Discussions of summertime took an air of competition- Who had landed the most prestigious internship? Who would be researching in the most state-of-the-art lab? Who had signed up for the most rigorous course load? Naturally, I was discounted as a non-threatening competitor the moment people found out I would be spending my summer working as a camp counselor.
A popular follow-up usually sounded something like, “Not ready to take on the real world quite yet?” Typically, I would chalk this kind of response up to the other person’s envy that I would be spending my days in the lake rather than in a cubicle or surfing and sailing rather than filing paperwork.
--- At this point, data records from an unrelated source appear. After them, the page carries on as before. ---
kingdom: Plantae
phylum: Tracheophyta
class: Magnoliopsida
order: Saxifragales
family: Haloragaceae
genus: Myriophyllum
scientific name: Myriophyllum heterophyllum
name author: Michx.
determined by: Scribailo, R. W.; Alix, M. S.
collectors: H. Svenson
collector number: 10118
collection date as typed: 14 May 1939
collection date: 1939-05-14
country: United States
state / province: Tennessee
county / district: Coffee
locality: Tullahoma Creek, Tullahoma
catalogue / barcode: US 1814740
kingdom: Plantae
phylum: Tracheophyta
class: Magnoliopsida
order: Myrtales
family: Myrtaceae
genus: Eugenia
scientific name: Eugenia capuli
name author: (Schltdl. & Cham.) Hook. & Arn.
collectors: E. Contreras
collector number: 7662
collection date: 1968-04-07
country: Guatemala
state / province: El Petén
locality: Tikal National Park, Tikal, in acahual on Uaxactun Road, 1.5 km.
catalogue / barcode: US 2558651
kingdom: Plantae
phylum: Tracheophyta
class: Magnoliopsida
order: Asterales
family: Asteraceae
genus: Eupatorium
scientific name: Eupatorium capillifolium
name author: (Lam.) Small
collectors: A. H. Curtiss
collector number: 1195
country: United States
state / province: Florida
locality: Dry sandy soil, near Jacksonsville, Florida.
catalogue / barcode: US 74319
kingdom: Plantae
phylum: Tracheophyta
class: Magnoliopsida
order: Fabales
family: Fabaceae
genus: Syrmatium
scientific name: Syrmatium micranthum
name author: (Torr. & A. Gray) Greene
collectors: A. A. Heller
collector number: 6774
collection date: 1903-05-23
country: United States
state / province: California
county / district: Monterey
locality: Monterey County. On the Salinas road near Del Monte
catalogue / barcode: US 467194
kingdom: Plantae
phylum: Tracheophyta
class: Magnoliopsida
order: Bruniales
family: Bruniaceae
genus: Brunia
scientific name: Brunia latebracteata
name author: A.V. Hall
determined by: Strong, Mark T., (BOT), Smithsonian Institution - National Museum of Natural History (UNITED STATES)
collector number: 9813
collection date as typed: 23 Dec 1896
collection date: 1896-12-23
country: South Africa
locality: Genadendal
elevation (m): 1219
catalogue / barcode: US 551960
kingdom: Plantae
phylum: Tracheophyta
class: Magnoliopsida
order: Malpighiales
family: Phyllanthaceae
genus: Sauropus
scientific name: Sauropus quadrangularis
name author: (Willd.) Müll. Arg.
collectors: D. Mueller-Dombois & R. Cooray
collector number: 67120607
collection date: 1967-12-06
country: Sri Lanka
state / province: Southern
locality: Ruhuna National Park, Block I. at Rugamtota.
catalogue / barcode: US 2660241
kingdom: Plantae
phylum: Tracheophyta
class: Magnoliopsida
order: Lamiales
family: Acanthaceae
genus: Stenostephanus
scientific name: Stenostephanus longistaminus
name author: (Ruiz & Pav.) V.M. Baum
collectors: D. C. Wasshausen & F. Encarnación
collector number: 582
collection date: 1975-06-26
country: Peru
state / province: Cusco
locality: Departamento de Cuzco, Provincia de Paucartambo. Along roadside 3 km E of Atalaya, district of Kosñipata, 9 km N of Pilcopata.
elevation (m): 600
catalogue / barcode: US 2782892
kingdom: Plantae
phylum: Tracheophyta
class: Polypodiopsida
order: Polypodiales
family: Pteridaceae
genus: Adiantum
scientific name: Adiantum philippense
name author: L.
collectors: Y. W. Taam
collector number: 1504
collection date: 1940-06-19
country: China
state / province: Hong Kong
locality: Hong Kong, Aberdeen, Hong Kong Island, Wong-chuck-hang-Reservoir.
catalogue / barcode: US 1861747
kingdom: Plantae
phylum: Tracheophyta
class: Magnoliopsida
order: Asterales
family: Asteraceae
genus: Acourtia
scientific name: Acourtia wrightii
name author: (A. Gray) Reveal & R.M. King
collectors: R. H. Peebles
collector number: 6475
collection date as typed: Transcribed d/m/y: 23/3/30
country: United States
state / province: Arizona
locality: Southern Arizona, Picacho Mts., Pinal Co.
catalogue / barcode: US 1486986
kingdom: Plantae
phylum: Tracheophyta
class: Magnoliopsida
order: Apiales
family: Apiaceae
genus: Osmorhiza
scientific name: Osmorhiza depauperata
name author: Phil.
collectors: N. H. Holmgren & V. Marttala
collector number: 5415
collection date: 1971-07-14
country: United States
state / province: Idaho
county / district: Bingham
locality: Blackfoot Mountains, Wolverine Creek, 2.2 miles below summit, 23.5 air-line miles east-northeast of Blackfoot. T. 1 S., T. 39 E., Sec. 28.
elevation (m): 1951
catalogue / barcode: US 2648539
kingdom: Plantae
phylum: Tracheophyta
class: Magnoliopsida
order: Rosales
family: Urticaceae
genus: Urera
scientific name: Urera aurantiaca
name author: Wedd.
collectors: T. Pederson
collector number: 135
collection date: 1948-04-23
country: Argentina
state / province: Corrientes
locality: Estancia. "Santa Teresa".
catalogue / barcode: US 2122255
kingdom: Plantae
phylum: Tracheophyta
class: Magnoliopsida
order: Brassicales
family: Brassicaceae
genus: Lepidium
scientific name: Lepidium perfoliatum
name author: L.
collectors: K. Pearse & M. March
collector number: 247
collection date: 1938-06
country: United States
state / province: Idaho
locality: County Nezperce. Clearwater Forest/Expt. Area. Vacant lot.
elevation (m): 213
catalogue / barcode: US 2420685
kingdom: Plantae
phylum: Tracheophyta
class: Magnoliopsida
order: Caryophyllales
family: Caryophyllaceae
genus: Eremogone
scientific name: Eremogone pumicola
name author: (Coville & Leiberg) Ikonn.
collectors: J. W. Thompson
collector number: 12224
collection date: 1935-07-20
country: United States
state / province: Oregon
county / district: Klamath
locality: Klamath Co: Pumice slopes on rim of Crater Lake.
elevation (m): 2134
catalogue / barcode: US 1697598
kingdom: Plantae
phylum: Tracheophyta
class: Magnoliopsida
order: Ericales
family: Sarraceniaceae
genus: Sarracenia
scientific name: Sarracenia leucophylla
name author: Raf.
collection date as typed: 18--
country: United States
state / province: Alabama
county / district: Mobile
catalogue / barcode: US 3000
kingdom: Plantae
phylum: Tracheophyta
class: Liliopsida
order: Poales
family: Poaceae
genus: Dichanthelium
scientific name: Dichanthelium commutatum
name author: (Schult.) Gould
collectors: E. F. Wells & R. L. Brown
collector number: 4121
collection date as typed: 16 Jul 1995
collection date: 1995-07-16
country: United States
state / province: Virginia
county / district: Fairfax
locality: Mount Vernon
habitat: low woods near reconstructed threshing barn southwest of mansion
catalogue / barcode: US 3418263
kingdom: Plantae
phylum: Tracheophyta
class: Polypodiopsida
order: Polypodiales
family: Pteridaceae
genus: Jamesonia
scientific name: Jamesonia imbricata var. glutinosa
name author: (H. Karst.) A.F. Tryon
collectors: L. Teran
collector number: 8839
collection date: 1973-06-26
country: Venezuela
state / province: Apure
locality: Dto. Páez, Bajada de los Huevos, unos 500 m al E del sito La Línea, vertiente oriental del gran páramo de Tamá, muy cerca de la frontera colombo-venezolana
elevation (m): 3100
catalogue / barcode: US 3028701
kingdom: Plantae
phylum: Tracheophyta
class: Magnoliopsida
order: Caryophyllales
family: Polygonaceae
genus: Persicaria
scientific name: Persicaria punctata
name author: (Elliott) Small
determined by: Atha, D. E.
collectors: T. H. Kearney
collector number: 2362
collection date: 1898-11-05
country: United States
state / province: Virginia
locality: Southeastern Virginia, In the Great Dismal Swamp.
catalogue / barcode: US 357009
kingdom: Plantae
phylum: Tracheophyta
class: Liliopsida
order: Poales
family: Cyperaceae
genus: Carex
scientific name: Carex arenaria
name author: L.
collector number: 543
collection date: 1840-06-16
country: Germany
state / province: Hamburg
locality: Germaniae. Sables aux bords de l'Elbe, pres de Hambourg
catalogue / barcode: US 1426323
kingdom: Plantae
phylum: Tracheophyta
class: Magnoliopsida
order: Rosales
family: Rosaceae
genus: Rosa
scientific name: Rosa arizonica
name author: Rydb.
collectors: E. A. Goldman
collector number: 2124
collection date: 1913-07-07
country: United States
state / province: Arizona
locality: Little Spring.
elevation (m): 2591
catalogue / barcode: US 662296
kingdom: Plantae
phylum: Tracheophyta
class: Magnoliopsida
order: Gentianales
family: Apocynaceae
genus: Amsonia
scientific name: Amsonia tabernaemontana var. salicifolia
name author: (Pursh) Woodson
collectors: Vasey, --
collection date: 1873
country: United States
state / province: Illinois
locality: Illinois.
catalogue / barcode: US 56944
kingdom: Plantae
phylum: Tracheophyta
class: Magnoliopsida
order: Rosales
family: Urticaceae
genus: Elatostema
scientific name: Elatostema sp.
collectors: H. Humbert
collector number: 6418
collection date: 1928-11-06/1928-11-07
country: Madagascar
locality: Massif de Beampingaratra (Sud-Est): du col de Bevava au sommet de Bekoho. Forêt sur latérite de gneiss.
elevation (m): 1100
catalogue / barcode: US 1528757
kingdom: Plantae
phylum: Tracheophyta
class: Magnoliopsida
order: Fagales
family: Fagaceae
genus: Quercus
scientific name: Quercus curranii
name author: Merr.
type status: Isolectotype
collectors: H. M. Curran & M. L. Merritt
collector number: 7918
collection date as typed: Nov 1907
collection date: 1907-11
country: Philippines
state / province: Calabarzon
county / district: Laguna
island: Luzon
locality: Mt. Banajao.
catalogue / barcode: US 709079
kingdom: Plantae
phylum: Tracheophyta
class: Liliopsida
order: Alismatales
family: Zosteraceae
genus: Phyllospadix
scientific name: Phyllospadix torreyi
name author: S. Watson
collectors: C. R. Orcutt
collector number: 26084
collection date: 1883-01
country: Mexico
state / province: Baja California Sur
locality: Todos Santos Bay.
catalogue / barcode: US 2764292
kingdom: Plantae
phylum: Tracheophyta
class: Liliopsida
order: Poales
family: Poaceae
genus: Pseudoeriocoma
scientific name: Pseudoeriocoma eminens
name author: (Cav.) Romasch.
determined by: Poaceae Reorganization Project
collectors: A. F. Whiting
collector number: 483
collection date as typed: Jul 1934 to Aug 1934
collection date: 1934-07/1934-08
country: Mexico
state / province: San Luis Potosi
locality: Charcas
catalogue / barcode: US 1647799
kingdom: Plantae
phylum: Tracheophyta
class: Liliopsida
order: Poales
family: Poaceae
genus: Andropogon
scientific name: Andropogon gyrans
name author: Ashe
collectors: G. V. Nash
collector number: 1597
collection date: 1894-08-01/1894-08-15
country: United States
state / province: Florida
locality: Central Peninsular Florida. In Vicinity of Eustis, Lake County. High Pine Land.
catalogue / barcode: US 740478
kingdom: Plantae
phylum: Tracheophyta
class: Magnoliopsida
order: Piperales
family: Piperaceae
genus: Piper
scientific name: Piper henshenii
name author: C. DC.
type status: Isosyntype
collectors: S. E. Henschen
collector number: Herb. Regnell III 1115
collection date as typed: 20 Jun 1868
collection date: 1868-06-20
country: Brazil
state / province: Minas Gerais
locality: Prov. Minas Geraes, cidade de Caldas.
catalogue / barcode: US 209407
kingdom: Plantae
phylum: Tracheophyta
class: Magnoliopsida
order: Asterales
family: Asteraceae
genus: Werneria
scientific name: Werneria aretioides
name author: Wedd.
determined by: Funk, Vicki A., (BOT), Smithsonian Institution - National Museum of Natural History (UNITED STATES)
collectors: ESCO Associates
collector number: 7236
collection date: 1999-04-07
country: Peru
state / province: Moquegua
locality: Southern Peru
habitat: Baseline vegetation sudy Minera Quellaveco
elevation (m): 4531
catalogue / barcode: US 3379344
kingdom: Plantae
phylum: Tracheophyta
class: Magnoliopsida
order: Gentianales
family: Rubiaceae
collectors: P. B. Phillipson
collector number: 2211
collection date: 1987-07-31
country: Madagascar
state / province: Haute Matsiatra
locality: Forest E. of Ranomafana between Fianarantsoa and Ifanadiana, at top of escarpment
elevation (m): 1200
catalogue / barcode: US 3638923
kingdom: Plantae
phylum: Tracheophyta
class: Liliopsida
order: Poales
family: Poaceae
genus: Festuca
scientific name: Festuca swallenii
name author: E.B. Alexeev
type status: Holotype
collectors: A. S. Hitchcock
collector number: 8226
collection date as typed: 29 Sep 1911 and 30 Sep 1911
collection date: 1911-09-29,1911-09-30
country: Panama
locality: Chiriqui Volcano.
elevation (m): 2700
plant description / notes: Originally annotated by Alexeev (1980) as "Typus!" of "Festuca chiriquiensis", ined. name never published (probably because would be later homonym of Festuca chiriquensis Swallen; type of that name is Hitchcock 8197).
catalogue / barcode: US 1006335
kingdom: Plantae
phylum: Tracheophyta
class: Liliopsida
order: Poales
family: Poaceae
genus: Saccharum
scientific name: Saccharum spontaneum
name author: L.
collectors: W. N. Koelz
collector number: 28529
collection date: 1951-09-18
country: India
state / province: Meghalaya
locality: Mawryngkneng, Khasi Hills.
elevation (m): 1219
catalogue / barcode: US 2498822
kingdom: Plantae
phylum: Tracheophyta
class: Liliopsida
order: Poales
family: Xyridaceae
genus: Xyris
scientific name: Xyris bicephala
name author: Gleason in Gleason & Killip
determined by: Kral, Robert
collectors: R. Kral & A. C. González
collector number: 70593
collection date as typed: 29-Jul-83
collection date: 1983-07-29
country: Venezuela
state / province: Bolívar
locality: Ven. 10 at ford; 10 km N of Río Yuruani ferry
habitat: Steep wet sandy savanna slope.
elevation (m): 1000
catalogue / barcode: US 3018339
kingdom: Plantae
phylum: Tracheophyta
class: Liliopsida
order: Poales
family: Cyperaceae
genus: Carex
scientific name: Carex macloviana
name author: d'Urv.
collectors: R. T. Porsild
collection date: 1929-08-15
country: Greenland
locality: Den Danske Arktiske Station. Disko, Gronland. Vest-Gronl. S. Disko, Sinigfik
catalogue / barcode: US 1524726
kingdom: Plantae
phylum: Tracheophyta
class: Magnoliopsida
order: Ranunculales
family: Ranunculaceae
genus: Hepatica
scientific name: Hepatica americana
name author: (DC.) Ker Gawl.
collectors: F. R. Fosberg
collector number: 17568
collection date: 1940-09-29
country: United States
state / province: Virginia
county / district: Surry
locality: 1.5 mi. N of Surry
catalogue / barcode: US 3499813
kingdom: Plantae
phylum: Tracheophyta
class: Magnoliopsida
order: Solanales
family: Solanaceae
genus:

Let them have their moment, I would tell myself… they’re only jealous and the real world can wait any how.
More recently though, I’ve come to realize that what we’re doing here at camp provides us with exactly the kinds of invaluable life skills and experiences that make us equipped to face the real world head on. While my classmates are busy figuring out how to make the most out of a Starbucks run or how to stack paper just right so that the copier doesn’t jam, my campmates and I are learning how to communicate across age gaps and language barriers and how to make game time decisions when the skies open up in the middle of a sail class.
The most important camp lessons are the ones we learn without even realizing it, for instance halfway through my school’s 30 hour dance marathon this past March when I thanked my lucky stars that I had spent so much time perfecting my moves and improving my stamina at CT dinner dance parties. Or during a class presentation when I summon the stage presence that I learned by acting in senior banquets. Or even when I’m tackling a group project and I use the teamwork and collaboration skills that I gathered planning countless airbands and interruptions.
Every moment of every day at camp is a learning experience, and you’ll be hard-pressed to find a skill you acquire here that can’t be translated to the real world. So forget the internship and choose to spend your time doing something that’s truly valuable, like binge-eating starbusts and pringles at 8 PM with all of your best friends.